Christmas Away From Home (Part 1)
When you're from Christmas Island, every day is like Christmas. So when the actual holiday rolls around, we like to pack up the sled, hitch the team and head for sunnier climes.
This year as every year since I got married, we're spending the holidays in Southern California with the in-laws. Usually the Missus flies down for 10 days or so, and I drive down at the last minute, snatch my wholly unearned holiday largesse, and race back to Christmas Island with her within 72 hours of arrival.
This year, however, the presence of the Man Cub upended the usual itinerary. The thought of sending him away with The Missus and not seeing him for more than a week proved even more stressful than the prospect of 10 days away from home. (The Missus would refer to this as a paradigm shift.)
I should explain that ol' Fang is like a rare flower, one that thrives in darkness and definitely doesn't travel well. There's a reason I usually blow into town for just a couple days before hightailing it back home. So this Christmas represents a real challenge for our family unit. For me, it's how long can I deal with being away from home before I go crazy, and for the Missus it's how crazy is too crazy before I divorce this dope's fucking ass.

═══

*WORK REQUEST 1*
Transcribe the holiday post from "When you're from" to "for sunnier climes.".
*WORK REQUEST 2*
According to the holiday post, where is the family spending the holidays this year?

═══

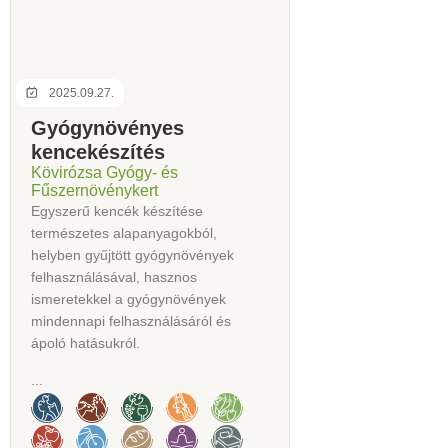
2025.09.27.
Gyógynövényes
kencekészítés
Kövirózsa Gyógy- és
Fűszernövénykert
Egyszerű kencék készítése
természetes alapanyagokból,
helyben gyűjtött gyógynövények
felhasználásával, hasznos
ismeretekkel a gyógynövények
mindennapi felhasználásáról és
ápoló hatásukról.
...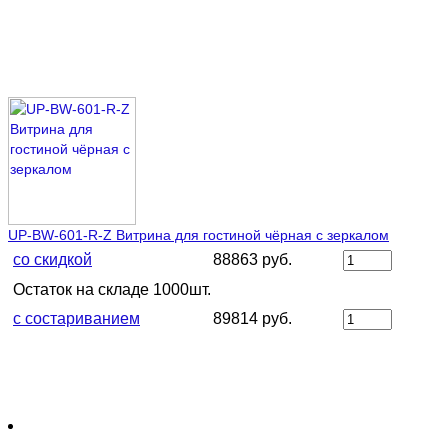
UP-BW-601-R-Z Витрина для гостиной чёрная с зеркалом
со скидкой
88863 руб.
Остаток на складе 1000шт.
с состариванием
89814 руб.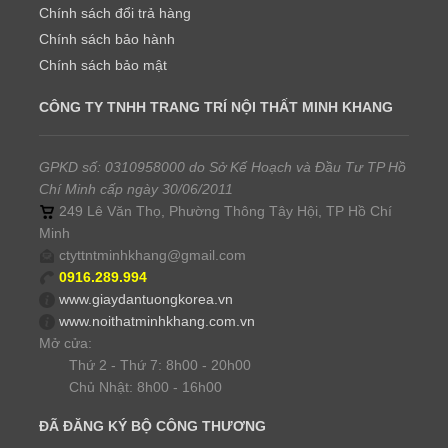
Chính sách đổi trả hàng
Chính sách bảo hành
Chính sách bảo mật
CÔNG TY TNHH TRANG TRÍ NỘI THẤT MINH KHANG
GPKD số: 0310958000 do Sở Kế Hoạch và Đầu Tư TP Hồ
Chí Minh cấp ngày 30/06/2011
249 Lê Văn Thọ, Phường Thông Tây Hội, TP Hồ Chí
Minh
ctyttntminhkhang@gmail.com
0916.289.994
www.giaydantuongkorea.vn
www.noithatminhkhang.com.vn
Mở cửa:
Thứ 2 - Thứ 7: 8h00 - 20h00
Chủ Nhật: 8h00 - 16h00
ĐÃ ĐĂNG KÝ BỘ CÔNG THƯƠNG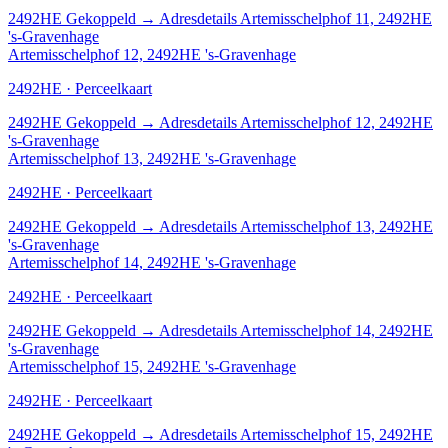
2492HE
Gekoppeld
→
Adresdetails Artemisschelphof 11, 2492HE
's-Gravenhage
Artemisschelphof 12, 2492HE 's-Gravenhage
2492HE · Perceelkaart
2492HE
Gekoppeld
→
Adresdetails Artemisschelphof 12, 2492HE
's-Gravenhage
Artemisschelphof 13, 2492HE 's-Gravenhage
2492HE · Perceelkaart
2492HE
Gekoppeld
→
Adresdetails Artemisschelphof 13, 2492HE
's-Gravenhage
Artemisschelphof 14, 2492HE 's-Gravenhage
2492HE · Perceelkaart
2492HE
Gekoppeld
→
Adresdetails Artemisschelphof 14, 2492HE
's-Gravenhage
Artemisschelphof 15, 2492HE 's-Gravenhage
2492HE · Perceelkaart
2492HE
Gekoppeld
→
Adresdetails Artemisschelphof 15, 2492HE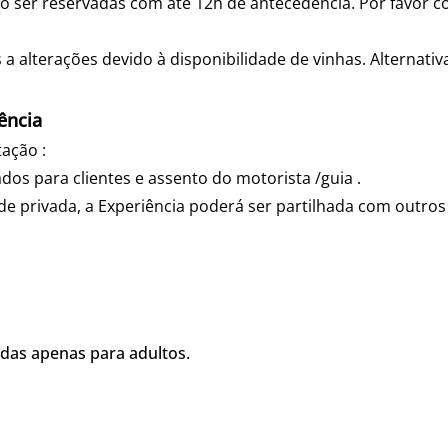
o ser reservadas com até 12h de antecedência. Por favor c
s a alterações devido à disponibilidade de vinhas. Alternat
cia ​​​
tação :
ados para clientes e assento do motorista /guia .
e privada, a Experiência poderá ser partilhada com outro
idas apenas para adultos.
: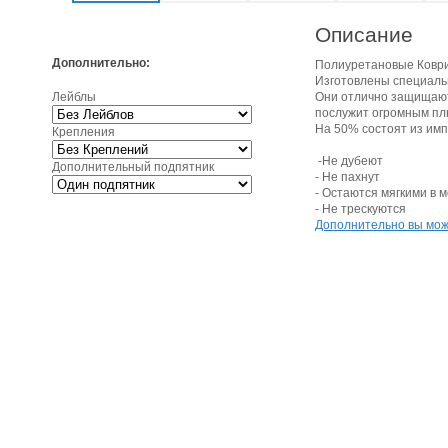
Описание
Дополнительно:
Полиуретановые Коври
Изготовлены специальн
Лейблы
Они отлично защищают 
послужит огромным плю
На 50% состоят из имп
Крепления
-Не дубеют
Дополнительный подпятник
- Не пахнут
- Остаются мягкими в 
- Не трескуются
Дополнительно вы може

═══

*ANSWER SECTION 1*
When you're from Christmas Island, every day is like Christmas. So when the actual holiday rolls around, we like to pack up the sled, hitch the team and head for sunnier climes.

*ANSWER SECTION 2*
In Southern California with the in-laws.